### [Instructions for the task]
Each line from the beginning of the data below through the line containing "nose: (315, 173)" should be repeated exactly, please.

Stored data:
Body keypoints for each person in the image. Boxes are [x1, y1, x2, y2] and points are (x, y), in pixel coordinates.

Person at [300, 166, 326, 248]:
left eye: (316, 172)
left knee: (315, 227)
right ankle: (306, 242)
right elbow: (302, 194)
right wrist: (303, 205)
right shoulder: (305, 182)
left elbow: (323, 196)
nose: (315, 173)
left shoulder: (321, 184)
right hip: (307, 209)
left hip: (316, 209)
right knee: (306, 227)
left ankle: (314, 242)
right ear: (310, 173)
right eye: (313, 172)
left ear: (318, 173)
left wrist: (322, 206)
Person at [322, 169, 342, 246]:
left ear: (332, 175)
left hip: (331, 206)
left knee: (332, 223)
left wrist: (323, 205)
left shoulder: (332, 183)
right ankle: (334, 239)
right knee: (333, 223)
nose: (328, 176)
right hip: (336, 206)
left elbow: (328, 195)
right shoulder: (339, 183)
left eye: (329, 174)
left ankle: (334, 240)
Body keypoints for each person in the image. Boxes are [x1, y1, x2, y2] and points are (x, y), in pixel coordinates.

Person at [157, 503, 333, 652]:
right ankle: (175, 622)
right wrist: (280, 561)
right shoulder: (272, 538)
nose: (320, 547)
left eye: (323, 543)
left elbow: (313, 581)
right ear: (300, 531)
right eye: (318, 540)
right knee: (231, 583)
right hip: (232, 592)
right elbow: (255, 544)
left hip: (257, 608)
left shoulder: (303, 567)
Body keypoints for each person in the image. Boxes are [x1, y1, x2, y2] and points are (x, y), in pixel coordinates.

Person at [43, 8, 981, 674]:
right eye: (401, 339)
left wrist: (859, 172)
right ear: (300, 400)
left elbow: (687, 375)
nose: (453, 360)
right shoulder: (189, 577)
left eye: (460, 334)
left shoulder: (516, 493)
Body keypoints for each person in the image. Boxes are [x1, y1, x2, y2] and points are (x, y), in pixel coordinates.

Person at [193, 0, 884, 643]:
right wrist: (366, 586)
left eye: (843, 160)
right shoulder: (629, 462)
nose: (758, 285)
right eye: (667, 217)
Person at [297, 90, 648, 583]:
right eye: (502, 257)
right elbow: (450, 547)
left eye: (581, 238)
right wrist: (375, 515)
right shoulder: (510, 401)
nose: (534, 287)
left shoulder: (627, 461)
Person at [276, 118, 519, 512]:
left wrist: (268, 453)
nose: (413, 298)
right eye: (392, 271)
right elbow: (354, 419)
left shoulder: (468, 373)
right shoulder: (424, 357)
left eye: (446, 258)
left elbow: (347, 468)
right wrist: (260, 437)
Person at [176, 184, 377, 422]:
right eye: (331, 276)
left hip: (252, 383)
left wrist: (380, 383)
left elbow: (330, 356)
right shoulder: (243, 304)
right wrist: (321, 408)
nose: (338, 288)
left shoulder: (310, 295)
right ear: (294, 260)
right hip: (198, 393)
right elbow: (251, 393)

### [Answer area]
Body keypoints for each person in the image. Boxes are [x1, y1, x2, y2] and points are (x, y), in pixel coordinates.

Person at [300, 166, 326, 248]:
left eye: (316, 172)
left knee: (315, 227)
right ankle: (306, 242)
right elbow: (302, 194)
right wrist: (303, 205)
right shoulder: (305, 182)
left elbow: (323, 196)
nose: (315, 173)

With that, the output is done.